▶ [Instructions to follow] Check each line of the material. Copy those containing "אמני".

▶ [Input records]
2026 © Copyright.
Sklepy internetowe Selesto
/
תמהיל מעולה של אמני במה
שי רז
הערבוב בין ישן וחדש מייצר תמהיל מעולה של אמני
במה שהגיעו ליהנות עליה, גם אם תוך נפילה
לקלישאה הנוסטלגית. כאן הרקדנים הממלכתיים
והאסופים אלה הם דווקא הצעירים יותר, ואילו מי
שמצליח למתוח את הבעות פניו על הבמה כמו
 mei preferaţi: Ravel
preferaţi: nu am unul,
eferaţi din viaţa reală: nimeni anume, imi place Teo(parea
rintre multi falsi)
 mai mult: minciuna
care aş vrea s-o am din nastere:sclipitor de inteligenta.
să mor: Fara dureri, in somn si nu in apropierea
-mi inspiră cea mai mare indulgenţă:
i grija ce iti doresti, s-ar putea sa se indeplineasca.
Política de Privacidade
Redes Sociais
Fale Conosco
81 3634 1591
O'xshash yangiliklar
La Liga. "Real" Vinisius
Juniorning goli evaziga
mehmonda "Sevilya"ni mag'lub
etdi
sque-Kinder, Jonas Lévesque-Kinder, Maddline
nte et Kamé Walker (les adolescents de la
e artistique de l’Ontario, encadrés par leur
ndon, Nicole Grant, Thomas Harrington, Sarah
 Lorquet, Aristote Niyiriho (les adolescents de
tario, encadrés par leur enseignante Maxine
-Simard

▶ [The answer]
תמהיל מעולה של אמני במה
הערבוב בין ישן וחדש מייצר תמהיל מעולה של אמני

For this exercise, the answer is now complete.